= Thyristor power controller =

Thyristor power controllers or silicon controlled rectifier power controllers (SCR power controllers) control power or voltage supplied to a load. Typical applications are generally found where power needs to be varied and ultimately converted into thermal energy. For example, the controllers are used in industrial furnace construction and in plastic processing.

== How it works ==
Thyristor power controllers are operated with an alternating voltage in single-phase or three-phase. They are controlled by a controller and vary the activation time of the mains voltage for the load.

Where the operating conditions allow, the pulse group operation is recommended. Here, whole mains voltage shafts are switched to the load or blocked. For example, a controller requires 60% output (via a 4 mA signal, which corresponds to 0-100%). The thyristor power controller switches 60% of the solid waves to the load while blocking 40%. The operating mode is to be regarded as unproblematic. Only in the case of a too weakly designed network, it is possible for illuminating installations which are connected to the same network to have undesired luminance fluctuations (flicker effect).
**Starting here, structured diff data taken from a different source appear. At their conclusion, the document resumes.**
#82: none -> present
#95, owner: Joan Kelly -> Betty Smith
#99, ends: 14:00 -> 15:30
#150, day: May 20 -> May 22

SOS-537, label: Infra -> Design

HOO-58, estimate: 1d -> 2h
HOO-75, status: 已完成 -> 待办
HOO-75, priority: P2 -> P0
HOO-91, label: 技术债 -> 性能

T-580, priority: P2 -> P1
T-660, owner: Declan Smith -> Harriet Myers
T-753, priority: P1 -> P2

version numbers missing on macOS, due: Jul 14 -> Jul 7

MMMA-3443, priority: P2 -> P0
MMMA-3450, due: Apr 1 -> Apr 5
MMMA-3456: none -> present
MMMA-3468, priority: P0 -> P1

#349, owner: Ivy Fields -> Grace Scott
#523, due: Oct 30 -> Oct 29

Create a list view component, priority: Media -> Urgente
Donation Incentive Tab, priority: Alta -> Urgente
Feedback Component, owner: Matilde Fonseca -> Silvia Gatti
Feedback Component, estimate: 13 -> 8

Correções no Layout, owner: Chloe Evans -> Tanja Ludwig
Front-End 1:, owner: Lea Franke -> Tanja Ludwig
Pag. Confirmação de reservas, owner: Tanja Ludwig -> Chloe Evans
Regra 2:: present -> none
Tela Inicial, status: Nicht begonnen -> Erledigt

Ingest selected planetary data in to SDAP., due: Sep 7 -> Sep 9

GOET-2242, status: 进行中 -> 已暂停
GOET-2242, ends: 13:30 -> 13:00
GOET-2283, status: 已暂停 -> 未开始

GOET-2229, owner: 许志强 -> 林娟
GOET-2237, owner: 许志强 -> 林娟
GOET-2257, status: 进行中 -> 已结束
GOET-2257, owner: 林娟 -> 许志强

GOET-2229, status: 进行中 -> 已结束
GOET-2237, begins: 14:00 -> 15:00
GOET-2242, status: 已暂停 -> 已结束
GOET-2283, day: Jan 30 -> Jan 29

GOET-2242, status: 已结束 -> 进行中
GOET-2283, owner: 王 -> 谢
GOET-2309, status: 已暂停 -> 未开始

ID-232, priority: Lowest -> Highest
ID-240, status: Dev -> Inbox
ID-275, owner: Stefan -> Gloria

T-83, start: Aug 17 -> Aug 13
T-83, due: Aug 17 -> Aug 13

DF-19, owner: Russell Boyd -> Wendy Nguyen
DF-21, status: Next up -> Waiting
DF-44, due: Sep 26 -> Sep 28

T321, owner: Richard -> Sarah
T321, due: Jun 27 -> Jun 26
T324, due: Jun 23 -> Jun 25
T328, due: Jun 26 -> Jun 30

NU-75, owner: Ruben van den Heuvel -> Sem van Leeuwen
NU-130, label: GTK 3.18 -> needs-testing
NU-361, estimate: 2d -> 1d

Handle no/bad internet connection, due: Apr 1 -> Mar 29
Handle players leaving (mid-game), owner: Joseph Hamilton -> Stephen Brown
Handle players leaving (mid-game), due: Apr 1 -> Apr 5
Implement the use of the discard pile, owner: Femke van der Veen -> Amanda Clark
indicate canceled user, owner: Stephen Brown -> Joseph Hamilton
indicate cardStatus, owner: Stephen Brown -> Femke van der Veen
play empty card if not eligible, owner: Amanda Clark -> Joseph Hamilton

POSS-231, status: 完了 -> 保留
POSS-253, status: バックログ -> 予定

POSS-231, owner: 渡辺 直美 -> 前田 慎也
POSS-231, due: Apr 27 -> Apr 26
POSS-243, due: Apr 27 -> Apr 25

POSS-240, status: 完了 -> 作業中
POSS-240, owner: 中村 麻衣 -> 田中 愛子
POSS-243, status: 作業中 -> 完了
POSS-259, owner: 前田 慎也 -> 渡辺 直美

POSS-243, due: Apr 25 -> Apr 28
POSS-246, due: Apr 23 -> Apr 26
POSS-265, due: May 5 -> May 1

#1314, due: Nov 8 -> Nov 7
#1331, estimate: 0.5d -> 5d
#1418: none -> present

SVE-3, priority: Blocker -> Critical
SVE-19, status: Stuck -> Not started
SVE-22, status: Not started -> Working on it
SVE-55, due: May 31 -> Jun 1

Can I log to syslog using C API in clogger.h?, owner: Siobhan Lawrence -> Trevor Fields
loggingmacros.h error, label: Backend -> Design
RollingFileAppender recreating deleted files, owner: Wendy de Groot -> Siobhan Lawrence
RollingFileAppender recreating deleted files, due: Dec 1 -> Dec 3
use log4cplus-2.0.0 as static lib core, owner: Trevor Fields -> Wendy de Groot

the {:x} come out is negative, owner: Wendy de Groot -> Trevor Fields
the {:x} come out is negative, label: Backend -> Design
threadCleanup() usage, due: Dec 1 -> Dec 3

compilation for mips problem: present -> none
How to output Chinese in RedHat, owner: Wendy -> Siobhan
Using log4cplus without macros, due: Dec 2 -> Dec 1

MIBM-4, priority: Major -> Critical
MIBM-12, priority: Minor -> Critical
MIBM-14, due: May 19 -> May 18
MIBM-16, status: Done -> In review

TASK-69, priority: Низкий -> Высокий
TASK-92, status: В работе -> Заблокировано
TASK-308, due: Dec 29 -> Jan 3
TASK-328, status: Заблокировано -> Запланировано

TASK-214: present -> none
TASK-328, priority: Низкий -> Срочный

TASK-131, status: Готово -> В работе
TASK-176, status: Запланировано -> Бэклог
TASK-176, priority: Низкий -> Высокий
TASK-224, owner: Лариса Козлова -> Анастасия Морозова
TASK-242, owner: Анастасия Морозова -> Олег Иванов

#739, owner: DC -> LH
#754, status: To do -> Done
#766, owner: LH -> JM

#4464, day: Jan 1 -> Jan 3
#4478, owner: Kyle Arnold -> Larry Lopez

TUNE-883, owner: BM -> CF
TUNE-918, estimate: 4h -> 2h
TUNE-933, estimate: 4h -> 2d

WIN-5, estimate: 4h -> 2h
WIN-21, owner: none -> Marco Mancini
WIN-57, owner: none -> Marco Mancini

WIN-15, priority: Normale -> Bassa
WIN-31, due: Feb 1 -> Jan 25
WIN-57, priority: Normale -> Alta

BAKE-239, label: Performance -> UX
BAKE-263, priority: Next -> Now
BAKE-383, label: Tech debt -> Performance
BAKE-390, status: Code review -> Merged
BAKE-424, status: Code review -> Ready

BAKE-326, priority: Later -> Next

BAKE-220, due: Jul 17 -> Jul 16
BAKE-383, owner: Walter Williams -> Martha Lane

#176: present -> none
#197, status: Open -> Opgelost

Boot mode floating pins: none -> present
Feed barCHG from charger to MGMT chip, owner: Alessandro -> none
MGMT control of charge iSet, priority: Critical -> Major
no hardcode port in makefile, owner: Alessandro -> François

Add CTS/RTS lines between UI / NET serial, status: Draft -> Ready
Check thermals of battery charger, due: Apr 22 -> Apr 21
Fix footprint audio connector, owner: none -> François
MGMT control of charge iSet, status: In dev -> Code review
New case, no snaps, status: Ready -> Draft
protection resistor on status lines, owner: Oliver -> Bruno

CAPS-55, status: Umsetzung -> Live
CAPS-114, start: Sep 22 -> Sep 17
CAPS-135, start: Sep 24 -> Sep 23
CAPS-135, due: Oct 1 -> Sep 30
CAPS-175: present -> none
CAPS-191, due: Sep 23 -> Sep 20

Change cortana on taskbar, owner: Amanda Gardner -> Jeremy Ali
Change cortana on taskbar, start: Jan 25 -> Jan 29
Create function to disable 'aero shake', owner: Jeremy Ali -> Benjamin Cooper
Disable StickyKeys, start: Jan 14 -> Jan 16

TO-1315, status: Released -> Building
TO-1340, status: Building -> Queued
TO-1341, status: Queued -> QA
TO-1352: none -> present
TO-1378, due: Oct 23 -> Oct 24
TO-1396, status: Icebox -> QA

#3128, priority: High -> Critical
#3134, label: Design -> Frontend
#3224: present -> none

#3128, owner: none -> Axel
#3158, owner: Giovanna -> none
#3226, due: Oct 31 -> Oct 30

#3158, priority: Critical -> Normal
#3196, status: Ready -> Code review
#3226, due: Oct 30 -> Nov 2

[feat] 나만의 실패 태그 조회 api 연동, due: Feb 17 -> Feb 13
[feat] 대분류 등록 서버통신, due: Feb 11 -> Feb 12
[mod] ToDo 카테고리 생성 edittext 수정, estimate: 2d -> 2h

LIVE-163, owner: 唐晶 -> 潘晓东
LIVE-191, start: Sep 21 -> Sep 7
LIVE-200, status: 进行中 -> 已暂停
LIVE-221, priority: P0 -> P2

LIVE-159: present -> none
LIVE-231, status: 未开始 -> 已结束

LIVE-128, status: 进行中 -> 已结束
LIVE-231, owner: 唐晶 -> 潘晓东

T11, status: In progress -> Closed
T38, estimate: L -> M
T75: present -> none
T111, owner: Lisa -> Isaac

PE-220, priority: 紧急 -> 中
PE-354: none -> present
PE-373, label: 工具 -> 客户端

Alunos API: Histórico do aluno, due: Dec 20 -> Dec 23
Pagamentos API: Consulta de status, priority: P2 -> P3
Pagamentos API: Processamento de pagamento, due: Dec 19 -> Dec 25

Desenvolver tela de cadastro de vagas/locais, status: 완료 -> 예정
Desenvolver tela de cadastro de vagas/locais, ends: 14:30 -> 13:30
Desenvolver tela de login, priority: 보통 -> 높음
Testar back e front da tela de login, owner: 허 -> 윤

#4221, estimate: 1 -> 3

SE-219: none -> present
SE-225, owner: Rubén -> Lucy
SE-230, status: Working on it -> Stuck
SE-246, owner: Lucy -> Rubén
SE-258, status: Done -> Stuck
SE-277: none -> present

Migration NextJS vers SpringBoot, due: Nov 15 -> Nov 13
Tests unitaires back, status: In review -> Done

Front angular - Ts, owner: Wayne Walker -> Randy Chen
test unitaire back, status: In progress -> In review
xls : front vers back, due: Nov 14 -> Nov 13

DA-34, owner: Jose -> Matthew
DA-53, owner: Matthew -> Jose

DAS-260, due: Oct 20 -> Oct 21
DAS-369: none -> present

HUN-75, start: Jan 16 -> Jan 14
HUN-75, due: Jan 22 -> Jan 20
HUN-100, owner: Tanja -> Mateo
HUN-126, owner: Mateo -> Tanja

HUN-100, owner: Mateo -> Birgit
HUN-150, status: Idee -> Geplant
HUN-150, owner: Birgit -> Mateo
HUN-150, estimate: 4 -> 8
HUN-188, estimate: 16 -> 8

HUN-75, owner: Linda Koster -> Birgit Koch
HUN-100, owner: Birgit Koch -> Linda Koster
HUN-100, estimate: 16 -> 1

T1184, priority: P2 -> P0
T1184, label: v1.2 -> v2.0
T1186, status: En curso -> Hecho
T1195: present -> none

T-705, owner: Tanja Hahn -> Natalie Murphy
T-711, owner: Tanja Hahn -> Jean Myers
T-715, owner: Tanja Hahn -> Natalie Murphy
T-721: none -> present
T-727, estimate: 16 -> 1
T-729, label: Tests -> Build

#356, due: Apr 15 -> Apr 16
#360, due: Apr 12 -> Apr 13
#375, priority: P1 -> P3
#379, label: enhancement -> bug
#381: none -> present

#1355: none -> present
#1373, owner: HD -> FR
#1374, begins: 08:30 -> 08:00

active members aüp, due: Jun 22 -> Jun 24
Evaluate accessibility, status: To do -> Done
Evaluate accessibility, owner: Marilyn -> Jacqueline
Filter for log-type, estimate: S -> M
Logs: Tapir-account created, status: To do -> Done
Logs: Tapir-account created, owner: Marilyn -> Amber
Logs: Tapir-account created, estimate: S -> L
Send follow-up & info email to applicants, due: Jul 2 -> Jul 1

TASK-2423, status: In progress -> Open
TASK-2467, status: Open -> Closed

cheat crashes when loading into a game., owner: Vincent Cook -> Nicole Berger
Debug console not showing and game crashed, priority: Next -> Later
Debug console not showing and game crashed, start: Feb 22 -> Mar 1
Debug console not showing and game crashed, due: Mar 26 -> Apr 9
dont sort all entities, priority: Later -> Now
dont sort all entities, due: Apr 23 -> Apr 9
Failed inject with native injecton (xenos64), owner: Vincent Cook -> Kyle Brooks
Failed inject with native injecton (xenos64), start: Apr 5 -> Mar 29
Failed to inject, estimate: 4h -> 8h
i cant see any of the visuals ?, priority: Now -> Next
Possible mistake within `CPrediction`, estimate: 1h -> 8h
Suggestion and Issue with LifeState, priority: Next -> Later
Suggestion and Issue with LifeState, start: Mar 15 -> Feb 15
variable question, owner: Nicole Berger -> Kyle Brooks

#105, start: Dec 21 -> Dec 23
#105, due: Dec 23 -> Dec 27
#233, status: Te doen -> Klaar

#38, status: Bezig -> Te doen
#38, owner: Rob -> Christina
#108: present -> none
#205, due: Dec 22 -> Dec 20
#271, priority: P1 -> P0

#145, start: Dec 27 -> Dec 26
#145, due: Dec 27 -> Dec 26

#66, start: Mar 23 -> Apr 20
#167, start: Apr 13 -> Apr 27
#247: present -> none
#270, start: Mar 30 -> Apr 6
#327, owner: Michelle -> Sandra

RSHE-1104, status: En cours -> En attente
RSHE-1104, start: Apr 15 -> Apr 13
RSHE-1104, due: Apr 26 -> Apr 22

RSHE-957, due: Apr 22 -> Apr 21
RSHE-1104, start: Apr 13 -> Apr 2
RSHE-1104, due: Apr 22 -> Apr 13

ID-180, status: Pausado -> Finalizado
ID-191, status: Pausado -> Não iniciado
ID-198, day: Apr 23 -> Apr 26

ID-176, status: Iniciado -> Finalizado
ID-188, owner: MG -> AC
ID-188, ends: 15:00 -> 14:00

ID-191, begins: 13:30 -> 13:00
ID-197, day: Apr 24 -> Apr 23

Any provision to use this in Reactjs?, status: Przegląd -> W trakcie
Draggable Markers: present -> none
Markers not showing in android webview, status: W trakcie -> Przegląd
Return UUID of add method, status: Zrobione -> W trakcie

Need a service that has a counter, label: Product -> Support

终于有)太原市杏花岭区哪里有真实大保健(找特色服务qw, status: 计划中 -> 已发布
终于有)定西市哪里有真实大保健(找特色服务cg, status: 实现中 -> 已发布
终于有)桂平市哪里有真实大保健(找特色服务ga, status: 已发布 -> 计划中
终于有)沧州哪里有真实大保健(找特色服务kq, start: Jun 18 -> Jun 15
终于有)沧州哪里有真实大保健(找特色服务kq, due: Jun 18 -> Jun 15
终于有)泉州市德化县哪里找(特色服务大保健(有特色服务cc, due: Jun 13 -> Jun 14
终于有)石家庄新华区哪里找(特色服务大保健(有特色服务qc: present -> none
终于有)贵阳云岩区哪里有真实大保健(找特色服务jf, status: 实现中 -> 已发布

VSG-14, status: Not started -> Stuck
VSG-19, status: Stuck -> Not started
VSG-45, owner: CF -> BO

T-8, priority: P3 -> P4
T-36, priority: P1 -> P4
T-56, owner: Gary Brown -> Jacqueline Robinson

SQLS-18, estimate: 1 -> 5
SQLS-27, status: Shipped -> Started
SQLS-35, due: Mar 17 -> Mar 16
Some operating conditions require switching in each half-wave and thus very fast operation. Examples are control sections with very fast behavior or a required current limitation with low element resistance in the cold state. In this operating mode, the controller changes the phase angle α of the thyristor ignition timing. A half wave corresponds to 180 ° el. (electrical degree). The actuator can adjust the phase angle of 0 ° el. (maximum power) up to 180 ° el. (no power). In a 50 Hz mains the controller switches every 20 ms and shows very fast behavior. As a result of the voltage flanks during switch-on, disadvantages such as EMC interference potential or control voltage output also result in ohmic loads. This situation must be counteracted by means of line filters or the corresponding plant size with compensating systems.

== Underlying control ==
The controllers change their on-off ratio due to the degree of regulation. With a required output of 50%, the controller would switch off a full wave and a full wave in the pulse group mode. Only in the light of this situation, changes in output voltage fluctuate during mains voltage fluctuations. In fact, the operators have a subordinate regulation. In the most complex case, they vary the output power proportionally to the degree of regulation. For mains voltage changes, the controllers react with the variation of the switch-on and switch-off ratio.

== Monitoring of heating elements ==
In addition to the current limitation, thyristor power controllers offer additional functionalities for monitoring and / or protecting the elements:
Heating elements are often operated in parallel. The partial breakage monitoring signals the breakage of a heating element. The heating element can be replaced at the next plant shutdown.
R-Control limits the temperature of temperature-sensitive heating elements. Most of the heating elements are thermistors, they increase the resistance with the temperature. At a maximum permissible temperature, the heating element has a defined resistance, which is defined on the actuator. The output power is limited by the actuator and the maximum permissible temperature is not exceeded.